卒園が近づいてきた冬のある日、卒園式後にささやかな謝恩会としてセレモニーが行われるという情報を耳にしました。
噂によると、園児の代表2名が、担任と副担任の先生に花束を渡しておしまい、というあっさりした内容。
ここに「ちょっと待った!」をかけたのは、ママ友の中でもアツい性格のAちゃんです。
「せっかくの卒園式なんだから、園児全員が先生との思い出を作りたい!」
その想いに賛同したママたち数人が立ち上がりました。
今ならまだ間に合うはず、セレモニーの内容を変えてもらおう!と。
こうして、私たちの「全員参加の謝恩会」計画はスタートしたのです。
息子が通う園はこども園だったので、保育園部と幼稚園部が同じクラスで学んでいます。
お迎え時間が一緒の幼稚園部ママはみな顔見知りで、結束力も強い。
一方、保育園部ママはお迎えもバラバラ、参観日くらいしか接する機会がないのが現状。
お互いの交流もほとんどなさそうです。
そんな中、まずは保護者会会長に直談判。
これまでほとんど話したことがない会長さん相手に緊張しつつも、こう伝えました。
すでに決まっている内容も素敵だけれど、もし可能なら全員で先生に花束を渡したい。
プラス、何か先生にプレゼントをしたい。
準備はよかったらこちらで進めるので、どうか検討してもらえませんか。
そうお願いした結果、すんなりOKのお返事が。第一関門突破!
次は、演出のプラン作りと、準備です。
今回は比較的時間に余裕がある幼稚園部ママが中心になって、企画を進めることになりました。

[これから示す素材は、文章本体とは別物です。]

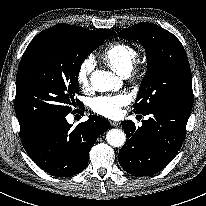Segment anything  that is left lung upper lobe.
<instances>
[{
    "mask_svg": "<svg viewBox=\"0 0 206 206\" xmlns=\"http://www.w3.org/2000/svg\"><path fill=\"white\" fill-rule=\"evenodd\" d=\"M118 36L138 40L146 49L148 68L134 104L135 113L143 115L155 106L192 109L191 70L176 36L152 23L133 25Z\"/></svg>",
    "mask_w": 206,
    "mask_h": 206,
    "instance_id": "5c2ea615",
    "label": "left lung upper lobe"
}]
</instances>
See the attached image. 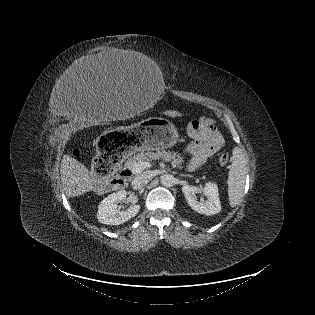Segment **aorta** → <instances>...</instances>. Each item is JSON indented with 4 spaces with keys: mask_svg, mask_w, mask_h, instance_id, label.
<instances>
[{
    "mask_svg": "<svg viewBox=\"0 0 315 315\" xmlns=\"http://www.w3.org/2000/svg\"><path fill=\"white\" fill-rule=\"evenodd\" d=\"M161 183L165 187H172L175 183V178L171 174H165L161 177Z\"/></svg>",
    "mask_w": 315,
    "mask_h": 315,
    "instance_id": "762f6f07",
    "label": "aorta"
}]
</instances>
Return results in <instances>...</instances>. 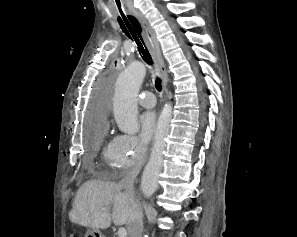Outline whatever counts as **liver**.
<instances>
[{"label": "liver", "instance_id": "obj_1", "mask_svg": "<svg viewBox=\"0 0 297 237\" xmlns=\"http://www.w3.org/2000/svg\"><path fill=\"white\" fill-rule=\"evenodd\" d=\"M69 219L96 230L109 228L111 222L125 225L129 219L128 198L115 183L88 181L78 189Z\"/></svg>", "mask_w": 297, "mask_h": 237}]
</instances>
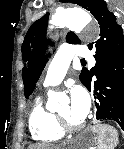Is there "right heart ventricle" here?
Segmentation results:
<instances>
[{
	"label": "right heart ventricle",
	"mask_w": 124,
	"mask_h": 149,
	"mask_svg": "<svg viewBox=\"0 0 124 149\" xmlns=\"http://www.w3.org/2000/svg\"><path fill=\"white\" fill-rule=\"evenodd\" d=\"M28 125L31 138L39 143H53L64 136L57 126L54 112L47 109L41 96L35 100L29 112Z\"/></svg>",
	"instance_id": "e07e8e85"
}]
</instances>
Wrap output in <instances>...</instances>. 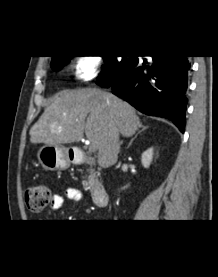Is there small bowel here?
Here are the masks:
<instances>
[{"mask_svg": "<svg viewBox=\"0 0 218 277\" xmlns=\"http://www.w3.org/2000/svg\"><path fill=\"white\" fill-rule=\"evenodd\" d=\"M78 201L84 200L82 192L74 187L67 188L63 194H55L50 205V213L60 210L65 203V200Z\"/></svg>", "mask_w": 218, "mask_h": 277, "instance_id": "c3829d8e", "label": "small bowel"}]
</instances>
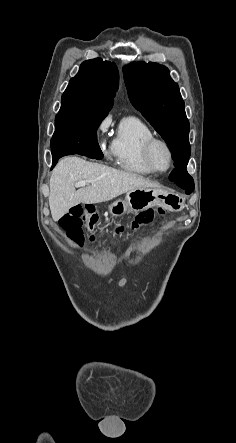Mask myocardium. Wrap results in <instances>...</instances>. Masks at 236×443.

そして、成り行き上、なんと私が総合演出をすることに!
できるだけ簡潔で、なおかつみんなの思い出に残るような内容にすべく頭をひねった結果、こんな内容にしました。
▼園児1人ずつ、1輪の花を先生に渡していく。
▼その後、先生との思い出を書いた画用紙を一斉に見せて、先生へのサプライズプレゼント。
▼最後は、桜の紙吹雪でフィナーレ!
ここから、それぞれのママの得意分野が炸裂します。
地元に知り合いが多いママは、花を1本ずつラッピングしてくれて、なおかつ安くしてくれる花屋さんにあたる。
手作りが得意なママは、画用紙を最後に入れるアルバムを手作り。
とにかく顔が広いママは、幼稚園部・保育園部すべてのママへの連絡手段を確立。
「時間は作れるから、何か手伝いたい!」と声をかけてくれるママも多く、手分けしての桜の花びら型のパンチで紙吹雪作り。

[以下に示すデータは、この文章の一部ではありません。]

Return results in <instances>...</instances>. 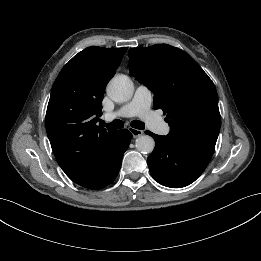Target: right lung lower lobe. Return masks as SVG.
Segmentation results:
<instances>
[{
	"instance_id": "1",
	"label": "right lung lower lobe",
	"mask_w": 261,
	"mask_h": 261,
	"mask_svg": "<svg viewBox=\"0 0 261 261\" xmlns=\"http://www.w3.org/2000/svg\"><path fill=\"white\" fill-rule=\"evenodd\" d=\"M131 138L132 134L127 129L119 130L97 167L75 183L93 190L110 184L119 173L123 154L128 149Z\"/></svg>"
}]
</instances>
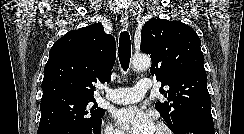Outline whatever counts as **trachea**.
<instances>
[{
	"instance_id": "obj_1",
	"label": "trachea",
	"mask_w": 244,
	"mask_h": 134,
	"mask_svg": "<svg viewBox=\"0 0 244 134\" xmlns=\"http://www.w3.org/2000/svg\"><path fill=\"white\" fill-rule=\"evenodd\" d=\"M118 56L122 69L127 71L131 58V40L128 31L120 33Z\"/></svg>"
}]
</instances>
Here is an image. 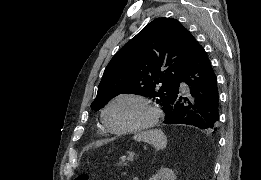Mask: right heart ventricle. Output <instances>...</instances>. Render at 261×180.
Here are the masks:
<instances>
[{
    "label": "right heart ventricle",
    "instance_id": "1",
    "mask_svg": "<svg viewBox=\"0 0 261 180\" xmlns=\"http://www.w3.org/2000/svg\"><path fill=\"white\" fill-rule=\"evenodd\" d=\"M96 134L99 137H109V136H113L112 134H110L104 127H99L96 130Z\"/></svg>",
    "mask_w": 261,
    "mask_h": 180
}]
</instances>
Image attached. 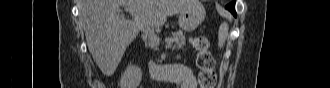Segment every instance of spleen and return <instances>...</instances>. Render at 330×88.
Listing matches in <instances>:
<instances>
[{
  "label": "spleen",
  "instance_id": "obj_1",
  "mask_svg": "<svg viewBox=\"0 0 330 88\" xmlns=\"http://www.w3.org/2000/svg\"><path fill=\"white\" fill-rule=\"evenodd\" d=\"M228 37V24L226 22H223L218 31V47L222 48L225 44V41Z\"/></svg>",
  "mask_w": 330,
  "mask_h": 88
}]
</instances>
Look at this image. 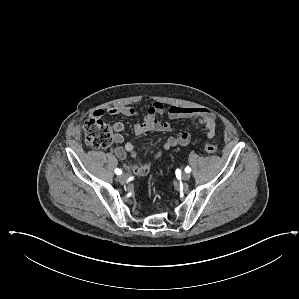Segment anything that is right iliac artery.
Returning a JSON list of instances; mask_svg holds the SVG:
<instances>
[{
  "label": "right iliac artery",
  "mask_w": 299,
  "mask_h": 299,
  "mask_svg": "<svg viewBox=\"0 0 299 299\" xmlns=\"http://www.w3.org/2000/svg\"><path fill=\"white\" fill-rule=\"evenodd\" d=\"M115 174L117 175H121L122 174V170L121 169H115Z\"/></svg>",
  "instance_id": "right-iliac-artery-1"
}]
</instances>
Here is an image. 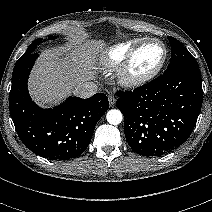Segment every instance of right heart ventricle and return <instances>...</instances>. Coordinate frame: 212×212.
<instances>
[{
  "label": "right heart ventricle",
  "mask_w": 212,
  "mask_h": 212,
  "mask_svg": "<svg viewBox=\"0 0 212 212\" xmlns=\"http://www.w3.org/2000/svg\"><path fill=\"white\" fill-rule=\"evenodd\" d=\"M138 42L139 40H131L110 47L101 57L102 67L105 69H111L121 65Z\"/></svg>",
  "instance_id": "e07e8e85"
}]
</instances>
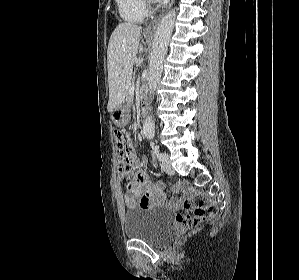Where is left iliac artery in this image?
Masks as SVG:
<instances>
[{
    "mask_svg": "<svg viewBox=\"0 0 299 280\" xmlns=\"http://www.w3.org/2000/svg\"><path fill=\"white\" fill-rule=\"evenodd\" d=\"M155 150L157 151V158L162 161L166 158V154L159 152L158 146H154Z\"/></svg>",
    "mask_w": 299,
    "mask_h": 280,
    "instance_id": "left-iliac-artery-1",
    "label": "left iliac artery"
}]
</instances>
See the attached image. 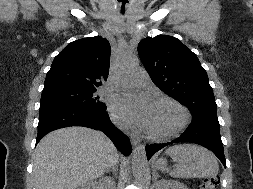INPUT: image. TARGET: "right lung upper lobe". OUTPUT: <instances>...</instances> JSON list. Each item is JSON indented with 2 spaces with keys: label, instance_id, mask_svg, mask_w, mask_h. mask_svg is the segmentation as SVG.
I'll return each mask as SVG.
<instances>
[{
  "label": "right lung upper lobe",
  "instance_id": "cb5924a9",
  "mask_svg": "<svg viewBox=\"0 0 253 189\" xmlns=\"http://www.w3.org/2000/svg\"><path fill=\"white\" fill-rule=\"evenodd\" d=\"M110 44L100 36L68 44L53 60L44 89L55 87H99L107 80Z\"/></svg>",
  "mask_w": 253,
  "mask_h": 189
}]
</instances>
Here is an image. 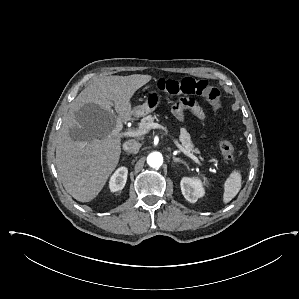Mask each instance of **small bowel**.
<instances>
[{"label":"small bowel","instance_id":"1","mask_svg":"<svg viewBox=\"0 0 299 299\" xmlns=\"http://www.w3.org/2000/svg\"><path fill=\"white\" fill-rule=\"evenodd\" d=\"M186 110L191 111L195 117L200 120L205 119V114L201 107L192 99H181L176 102L172 107V113L178 120L184 119Z\"/></svg>","mask_w":299,"mask_h":299}]
</instances>
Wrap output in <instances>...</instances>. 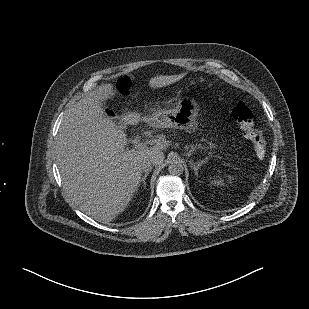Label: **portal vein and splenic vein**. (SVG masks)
<instances>
[{
	"label": "portal vein and splenic vein",
	"mask_w": 309,
	"mask_h": 309,
	"mask_svg": "<svg viewBox=\"0 0 309 309\" xmlns=\"http://www.w3.org/2000/svg\"><path fill=\"white\" fill-rule=\"evenodd\" d=\"M148 144L152 145V144H154V141L149 142V143H142V142L136 141L135 144H134V147L136 149H145Z\"/></svg>",
	"instance_id": "obj_1"
}]
</instances>
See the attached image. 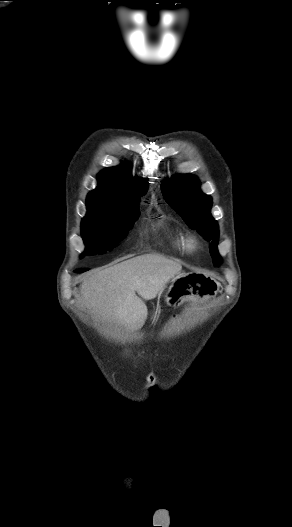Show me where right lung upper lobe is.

他にも、先生たちへプレゼントする絵を自宅で書いてきてもらったり、手順を把握してもらえるように説明したりと、様々な動きがありました。
できるだけ、特に保育園ママたちの負担にならないように、だけど、勝手に話を進めて疎外感を感じないように…。
人数が多いからこそ、モメないように慎重に進めていきました。
正直、すべてがうまく進んだわけではありませんでした。
もともと役員だったママの中には、「役員でもないのに仕切ったりして…」と快く思わない人もいたようです。

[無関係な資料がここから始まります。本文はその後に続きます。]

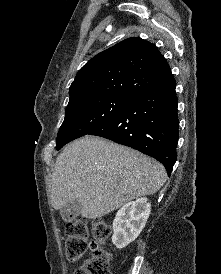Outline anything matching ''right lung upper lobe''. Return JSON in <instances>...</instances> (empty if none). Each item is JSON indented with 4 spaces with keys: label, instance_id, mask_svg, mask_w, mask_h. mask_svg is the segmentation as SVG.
<instances>
[{
    "label": "right lung upper lobe",
    "instance_id": "cb5924a9",
    "mask_svg": "<svg viewBox=\"0 0 221 274\" xmlns=\"http://www.w3.org/2000/svg\"><path fill=\"white\" fill-rule=\"evenodd\" d=\"M171 73L157 47L126 39L89 60L70 86L69 102L94 96L134 98Z\"/></svg>",
    "mask_w": 221,
    "mask_h": 274
}]
</instances>
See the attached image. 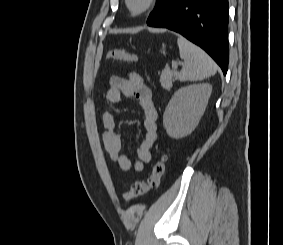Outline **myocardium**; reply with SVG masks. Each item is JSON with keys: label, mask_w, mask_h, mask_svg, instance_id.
I'll use <instances>...</instances> for the list:
<instances>
[{"label": "myocardium", "mask_w": 283, "mask_h": 245, "mask_svg": "<svg viewBox=\"0 0 283 245\" xmlns=\"http://www.w3.org/2000/svg\"><path fill=\"white\" fill-rule=\"evenodd\" d=\"M124 3H125V7H126L127 11L129 12V14L131 16L137 17V16L144 15L147 12H149L150 10H152L156 5L157 0H145L144 4L137 10H135L132 7V4H131L132 0H124Z\"/></svg>", "instance_id": "myocardium-1"}]
</instances>
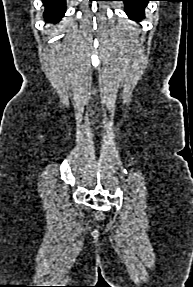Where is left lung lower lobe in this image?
Masks as SVG:
<instances>
[{
  "mask_svg": "<svg viewBox=\"0 0 193 287\" xmlns=\"http://www.w3.org/2000/svg\"><path fill=\"white\" fill-rule=\"evenodd\" d=\"M125 4V12L130 19L140 20L144 18V8L149 1L154 0H120Z\"/></svg>",
  "mask_w": 193,
  "mask_h": 287,
  "instance_id": "0a47b994",
  "label": "left lung lower lobe"
}]
</instances>
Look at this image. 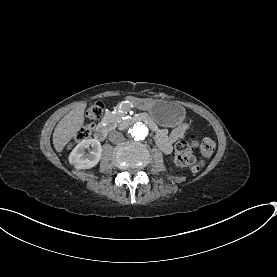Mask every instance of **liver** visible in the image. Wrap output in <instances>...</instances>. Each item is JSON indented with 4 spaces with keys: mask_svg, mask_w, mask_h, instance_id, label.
Listing matches in <instances>:
<instances>
[{
    "mask_svg": "<svg viewBox=\"0 0 277 277\" xmlns=\"http://www.w3.org/2000/svg\"><path fill=\"white\" fill-rule=\"evenodd\" d=\"M86 106V103L78 105L69 111L57 124L53 133V145L57 152H62L67 143L82 127Z\"/></svg>",
    "mask_w": 277,
    "mask_h": 277,
    "instance_id": "6515ba94",
    "label": "liver"
}]
</instances>
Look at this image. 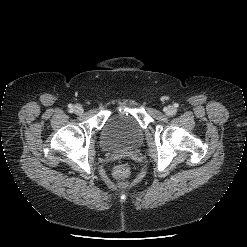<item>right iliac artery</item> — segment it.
<instances>
[{"label": "right iliac artery", "mask_w": 247, "mask_h": 247, "mask_svg": "<svg viewBox=\"0 0 247 247\" xmlns=\"http://www.w3.org/2000/svg\"><path fill=\"white\" fill-rule=\"evenodd\" d=\"M69 108H71V110H73V109H72V105H69Z\"/></svg>", "instance_id": "obj_1"}]
</instances>
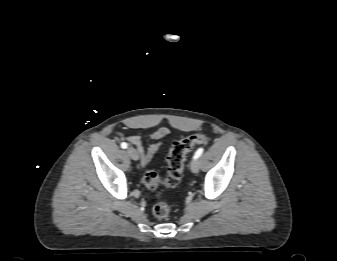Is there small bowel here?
Returning a JSON list of instances; mask_svg holds the SVG:
<instances>
[{"mask_svg":"<svg viewBox=\"0 0 337 261\" xmlns=\"http://www.w3.org/2000/svg\"><path fill=\"white\" fill-rule=\"evenodd\" d=\"M168 135L169 130L166 127H161L148 136L149 143L146 146L141 136L132 135L129 137V141L137 147L142 165H147L153 159Z\"/></svg>","mask_w":337,"mask_h":261,"instance_id":"obj_1","label":"small bowel"}]
</instances>
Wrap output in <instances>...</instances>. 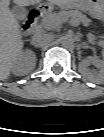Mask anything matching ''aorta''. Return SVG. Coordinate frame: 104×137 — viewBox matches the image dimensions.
I'll return each mask as SVG.
<instances>
[{
	"label": "aorta",
	"mask_w": 104,
	"mask_h": 137,
	"mask_svg": "<svg viewBox=\"0 0 104 137\" xmlns=\"http://www.w3.org/2000/svg\"><path fill=\"white\" fill-rule=\"evenodd\" d=\"M60 42H61L62 46L65 48H72L75 45L74 38L69 35H65V36L61 37Z\"/></svg>",
	"instance_id": "aorta-1"
}]
</instances>
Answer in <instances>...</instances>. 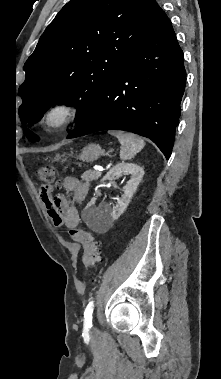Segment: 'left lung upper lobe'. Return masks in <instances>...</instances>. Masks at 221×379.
<instances>
[{"instance_id": "left-lung-upper-lobe-1", "label": "left lung upper lobe", "mask_w": 221, "mask_h": 379, "mask_svg": "<svg viewBox=\"0 0 221 379\" xmlns=\"http://www.w3.org/2000/svg\"><path fill=\"white\" fill-rule=\"evenodd\" d=\"M155 0H71L48 25L24 65L20 119L40 120L55 104L75 106L78 125L97 94L153 31ZM31 142L38 136L25 130Z\"/></svg>"}]
</instances>
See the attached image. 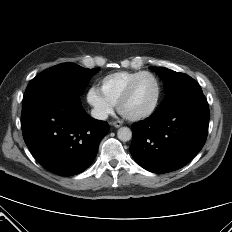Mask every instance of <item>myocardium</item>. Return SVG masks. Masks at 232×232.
I'll list each match as a JSON object with an SVG mask.
<instances>
[{"label":"myocardium","instance_id":"1","mask_svg":"<svg viewBox=\"0 0 232 232\" xmlns=\"http://www.w3.org/2000/svg\"><path fill=\"white\" fill-rule=\"evenodd\" d=\"M143 76H150L151 78L154 79L157 85V94H156L155 101L148 110L140 114H137V115H127L123 112L122 107L125 104V102L131 97L137 81ZM161 97H162V85H161L159 78L155 74L149 71H142L130 81V83L128 84L127 88L125 89L124 93L122 94V96L120 97L117 103V108H118V111L127 119L132 120V121H138V120H142V119H145L151 116L156 111V109L158 108L160 104Z\"/></svg>","mask_w":232,"mask_h":232}]
</instances>
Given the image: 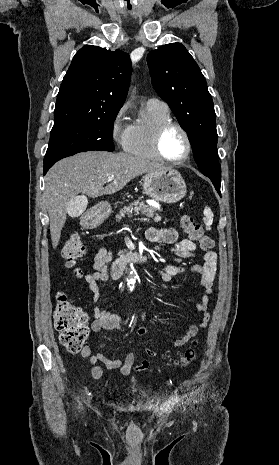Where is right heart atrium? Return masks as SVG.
<instances>
[{
    "label": "right heart atrium",
    "instance_id": "obj_1",
    "mask_svg": "<svg viewBox=\"0 0 279 465\" xmlns=\"http://www.w3.org/2000/svg\"><path fill=\"white\" fill-rule=\"evenodd\" d=\"M131 132V125L127 123V107L121 106L114 114L110 133L113 141L122 148L127 145Z\"/></svg>",
    "mask_w": 279,
    "mask_h": 465
}]
</instances>
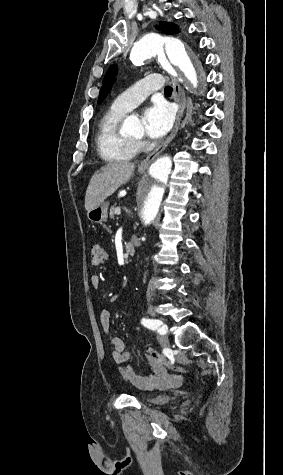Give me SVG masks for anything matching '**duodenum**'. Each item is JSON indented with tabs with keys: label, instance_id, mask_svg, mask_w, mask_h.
I'll list each match as a JSON object with an SVG mask.
<instances>
[{
	"label": "duodenum",
	"instance_id": "410a0bca",
	"mask_svg": "<svg viewBox=\"0 0 283 475\" xmlns=\"http://www.w3.org/2000/svg\"><path fill=\"white\" fill-rule=\"evenodd\" d=\"M125 251L128 256H132L135 252V242L128 241L125 245Z\"/></svg>",
	"mask_w": 283,
	"mask_h": 475
}]
</instances>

上にきょうだいがいる家庭では、「1人目だからこんなに力を入れられるのよねー」と面倒がっているママがいたことも事実。
やっぱり、それぞれの立場や顔を立てること、協力の仰ぎ方やお願いの仕方って、とても大事だと学びました。
そして、あっという間に本番当日。
子どもたちは少し緊張しながらも、1人ずつお花を渡しながら、先生とのひとときを楽しみました。
そして、サプライズのプレゼントも大成功。
最後の紙吹雪には、会場全体が湧きました。
嬉しかったのは、ずっとセレモニーに批判的だったママが「すごく良い会だったね」と言っていたのを後日知ったこと。
半ば勢いで総合演出を引き受けちゃったけど、そしてなかなか大変だったけれど、かけがえのない思い出ができました。
子どもたちも、そして参加したパパ・ママたちも同じ気持ちだったらうれしいな、と思います。